Here is an NPR story on some recent research trying to trace the African origins of the banjo.
The five-string banjo is a fundamental component of bluegrass music, an indigenous American art form with a center of gravity in Appalachia. As far as I'm aware, the other stringed instruments that contribute to the distinctive sounds of bluegrass (e.g., the fiddle, the guitar, the mandolin) have roots in western Europe, the ancestral home of most of the settlers of the region. It's fascinating to me both that (1) the distinctively American sound of bluegrass owes much to the combination of European and African instruments and (2) I didn't already know that.
The oldest banjo in the country wasn't made by Joel Sweeney, but by some African whose name we'll never know. It would be amazing if any of those pre-Sweeney, African New World banjos still survives, considering they were probably made with all (or mostly) perishable parts. I'm wondering if archaeology can contribute anything to fleshing out this story.
Yesterday I spent several hours at the Museum of Appalachia in Clinton, Tennessee. I found this place to be intensely interesting and, frankly, at times surprisingly moving. I'm not sure how much time I'll have to write over the next couple of weeks: I'm back home again from the last trip of the summer and we've got a lot to do as a family to transition to the school year. I wanted to put this post here as reminder of some of thoughts I had about Appalachia as I crossed the region several times this summer. I hope that I can circle back around and develop some of my thoughts at some point (no guarantees).
I became aware of the Museum of Appalachia through it's entry in Roadside America, which described the museum as having a "seemingly endless supply of oddities" including a wood burl devil's head and a Civil War-era perpetual motion machine. I would've enjoyed the museum just for those things, but the fact is that it is really much more than a collection of oddities. Many of the items in the museum (which sprawls across 65 acres and several buildings filled with artifacts) are attached directly to stories about the people connected to the material culture. The items (such as homemade crossbows, polka dotted furnishings, whittled toys, and unique musical instruments) and the narratives evoke peoples' lives and experiences in a way that I have never seen before in a museum, blending the personal and historical to create (in me, at least) the sense that I knew these folks. My own family history, flirting with the fringes of Appalachia, probably contributed to that sense of familiarity. This museum makes history both big and small at the same time, and gives a voice to the textures, rhythms, and trajectories of people, societies, and ways of life that don't get much play in the "big" narratives of history -- a remarkable achievement.

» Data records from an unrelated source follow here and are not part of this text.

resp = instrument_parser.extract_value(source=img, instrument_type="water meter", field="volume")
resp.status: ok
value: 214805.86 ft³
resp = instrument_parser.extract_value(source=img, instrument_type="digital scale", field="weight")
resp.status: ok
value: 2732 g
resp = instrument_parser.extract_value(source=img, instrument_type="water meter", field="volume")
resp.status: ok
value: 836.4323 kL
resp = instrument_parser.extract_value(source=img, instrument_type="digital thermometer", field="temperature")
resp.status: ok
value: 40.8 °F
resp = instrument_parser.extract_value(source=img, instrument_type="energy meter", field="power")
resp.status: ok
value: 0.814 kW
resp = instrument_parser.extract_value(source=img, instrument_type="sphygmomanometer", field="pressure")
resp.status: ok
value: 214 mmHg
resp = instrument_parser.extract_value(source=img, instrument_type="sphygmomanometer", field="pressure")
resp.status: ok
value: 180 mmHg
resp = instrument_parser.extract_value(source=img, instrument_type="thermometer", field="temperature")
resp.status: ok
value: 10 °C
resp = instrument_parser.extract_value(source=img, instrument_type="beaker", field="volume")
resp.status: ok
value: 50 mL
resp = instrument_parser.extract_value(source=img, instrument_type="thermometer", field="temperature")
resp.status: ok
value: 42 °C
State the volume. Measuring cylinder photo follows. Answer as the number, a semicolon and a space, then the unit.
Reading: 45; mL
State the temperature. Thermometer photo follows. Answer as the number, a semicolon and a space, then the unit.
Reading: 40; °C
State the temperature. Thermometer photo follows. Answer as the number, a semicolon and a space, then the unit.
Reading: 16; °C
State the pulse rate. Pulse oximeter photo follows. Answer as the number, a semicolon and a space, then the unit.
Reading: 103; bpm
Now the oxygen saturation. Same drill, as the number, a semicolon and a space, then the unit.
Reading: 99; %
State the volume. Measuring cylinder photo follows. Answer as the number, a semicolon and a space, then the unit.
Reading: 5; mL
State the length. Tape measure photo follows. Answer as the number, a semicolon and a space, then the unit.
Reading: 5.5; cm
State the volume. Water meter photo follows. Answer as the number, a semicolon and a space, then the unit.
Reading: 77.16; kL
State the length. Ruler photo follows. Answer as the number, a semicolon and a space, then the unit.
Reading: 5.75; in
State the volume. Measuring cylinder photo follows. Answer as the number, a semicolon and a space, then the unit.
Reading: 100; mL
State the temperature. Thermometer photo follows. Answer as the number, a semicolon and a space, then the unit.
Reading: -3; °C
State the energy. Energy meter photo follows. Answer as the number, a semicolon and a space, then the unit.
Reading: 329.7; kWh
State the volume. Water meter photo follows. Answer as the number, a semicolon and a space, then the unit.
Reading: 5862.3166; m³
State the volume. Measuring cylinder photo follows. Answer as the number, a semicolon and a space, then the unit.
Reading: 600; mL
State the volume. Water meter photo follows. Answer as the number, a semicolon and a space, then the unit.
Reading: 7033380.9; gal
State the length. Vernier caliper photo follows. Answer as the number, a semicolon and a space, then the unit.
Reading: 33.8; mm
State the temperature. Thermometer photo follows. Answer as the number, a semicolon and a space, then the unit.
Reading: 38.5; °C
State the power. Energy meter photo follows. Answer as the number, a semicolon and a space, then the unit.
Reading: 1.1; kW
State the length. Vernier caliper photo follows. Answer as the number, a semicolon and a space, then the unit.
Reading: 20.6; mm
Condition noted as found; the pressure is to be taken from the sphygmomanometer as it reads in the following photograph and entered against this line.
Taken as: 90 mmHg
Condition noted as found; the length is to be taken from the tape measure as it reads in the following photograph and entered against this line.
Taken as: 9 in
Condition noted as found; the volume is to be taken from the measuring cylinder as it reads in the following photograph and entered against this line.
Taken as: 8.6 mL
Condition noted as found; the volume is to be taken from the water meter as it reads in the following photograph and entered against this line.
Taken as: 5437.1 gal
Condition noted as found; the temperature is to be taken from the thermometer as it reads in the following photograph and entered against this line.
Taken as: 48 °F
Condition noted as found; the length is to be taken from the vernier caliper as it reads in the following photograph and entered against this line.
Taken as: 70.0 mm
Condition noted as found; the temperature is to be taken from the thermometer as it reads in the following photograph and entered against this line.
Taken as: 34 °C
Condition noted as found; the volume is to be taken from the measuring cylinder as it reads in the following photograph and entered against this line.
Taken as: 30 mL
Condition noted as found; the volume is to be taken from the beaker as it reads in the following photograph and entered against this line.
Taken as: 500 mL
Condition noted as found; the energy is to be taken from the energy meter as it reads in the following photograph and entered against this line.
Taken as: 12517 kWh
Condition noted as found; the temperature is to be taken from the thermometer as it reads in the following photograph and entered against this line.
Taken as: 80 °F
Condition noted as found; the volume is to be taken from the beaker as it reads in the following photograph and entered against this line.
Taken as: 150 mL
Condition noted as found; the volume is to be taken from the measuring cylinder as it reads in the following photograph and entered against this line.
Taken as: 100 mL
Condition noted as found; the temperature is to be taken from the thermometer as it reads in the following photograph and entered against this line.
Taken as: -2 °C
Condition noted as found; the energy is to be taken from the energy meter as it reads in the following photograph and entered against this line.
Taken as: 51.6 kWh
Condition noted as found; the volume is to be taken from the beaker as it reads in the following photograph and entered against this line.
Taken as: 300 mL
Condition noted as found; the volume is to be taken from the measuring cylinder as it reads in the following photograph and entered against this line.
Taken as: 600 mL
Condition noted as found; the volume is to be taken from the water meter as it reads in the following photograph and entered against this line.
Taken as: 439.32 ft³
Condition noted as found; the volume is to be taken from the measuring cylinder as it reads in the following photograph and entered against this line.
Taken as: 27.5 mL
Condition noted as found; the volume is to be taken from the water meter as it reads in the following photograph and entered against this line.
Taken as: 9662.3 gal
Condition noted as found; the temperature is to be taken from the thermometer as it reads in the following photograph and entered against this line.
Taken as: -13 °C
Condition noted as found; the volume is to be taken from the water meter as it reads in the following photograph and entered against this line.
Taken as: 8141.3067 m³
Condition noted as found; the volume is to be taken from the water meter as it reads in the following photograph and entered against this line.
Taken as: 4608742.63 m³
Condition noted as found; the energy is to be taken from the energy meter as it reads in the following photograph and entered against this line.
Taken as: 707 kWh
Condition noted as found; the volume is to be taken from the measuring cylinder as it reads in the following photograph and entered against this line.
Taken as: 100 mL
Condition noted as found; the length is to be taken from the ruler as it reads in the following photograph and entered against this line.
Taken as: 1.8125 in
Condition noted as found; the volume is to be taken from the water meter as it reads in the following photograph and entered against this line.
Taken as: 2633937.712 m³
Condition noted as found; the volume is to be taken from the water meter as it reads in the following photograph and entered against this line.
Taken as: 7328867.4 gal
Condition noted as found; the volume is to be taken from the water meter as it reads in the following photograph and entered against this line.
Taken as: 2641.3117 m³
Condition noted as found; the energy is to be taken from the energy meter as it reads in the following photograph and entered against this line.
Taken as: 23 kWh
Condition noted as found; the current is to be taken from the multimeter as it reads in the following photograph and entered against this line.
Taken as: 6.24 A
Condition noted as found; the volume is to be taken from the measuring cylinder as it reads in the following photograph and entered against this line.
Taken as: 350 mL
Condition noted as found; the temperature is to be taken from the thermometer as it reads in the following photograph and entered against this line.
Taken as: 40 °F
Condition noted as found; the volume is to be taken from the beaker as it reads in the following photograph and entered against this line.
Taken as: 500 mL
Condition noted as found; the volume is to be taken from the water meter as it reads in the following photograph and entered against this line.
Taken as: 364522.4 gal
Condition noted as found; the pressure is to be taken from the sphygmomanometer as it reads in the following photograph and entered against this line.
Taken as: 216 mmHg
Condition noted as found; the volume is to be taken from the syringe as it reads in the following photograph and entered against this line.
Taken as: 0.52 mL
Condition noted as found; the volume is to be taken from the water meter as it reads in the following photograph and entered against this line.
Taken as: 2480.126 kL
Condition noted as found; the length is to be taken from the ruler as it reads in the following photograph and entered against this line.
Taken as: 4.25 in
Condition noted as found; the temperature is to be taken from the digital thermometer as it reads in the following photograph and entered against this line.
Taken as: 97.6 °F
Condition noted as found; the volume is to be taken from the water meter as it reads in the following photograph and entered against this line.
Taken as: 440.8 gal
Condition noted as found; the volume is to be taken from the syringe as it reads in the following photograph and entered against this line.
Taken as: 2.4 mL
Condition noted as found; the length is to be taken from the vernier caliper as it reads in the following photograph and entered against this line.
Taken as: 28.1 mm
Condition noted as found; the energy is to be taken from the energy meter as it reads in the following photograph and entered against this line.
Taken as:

For now, I'm just going to post some photos I took.
A display of home-made banjos. The museum has what it claims may be the second-oldest banjo in the country, dating to 1833 (I think). Because of its association with bluegrass music, the banjo is often thought to be an indigenous American instrument. There are multiple racial elements to the introduction and spread of the banjo, however. I don't know much about it yet, but the banjo was apparently brought to the Americas by slaves from West Africa. Appalachia is largely white ("Scotch-Irish"), and I didn't see much mention of African Americans either in connection with musical traditions or any other aspects of Appalachian life.
There were millstones and grinding stones all over the place. Some of the millstones were composite, but many were one piece with a round hole in the center. This stack of stone cylinders made me wonder how the millstone holes were created -- did they use some kind of tubular drill? So far I've found no evidence of that online, and I'm guessing the stone cylinders are from cores taken for the purposes of mineral exploration. Any thoughts? One of the reasons I'm interested in this is because of the "fringe" claim that circular holes in hard stone (e.g., in ancient Egypt) could not have been created without some kind of advanced technology, despite the existence of copper tubes used in conjunction with sand to drill though granite.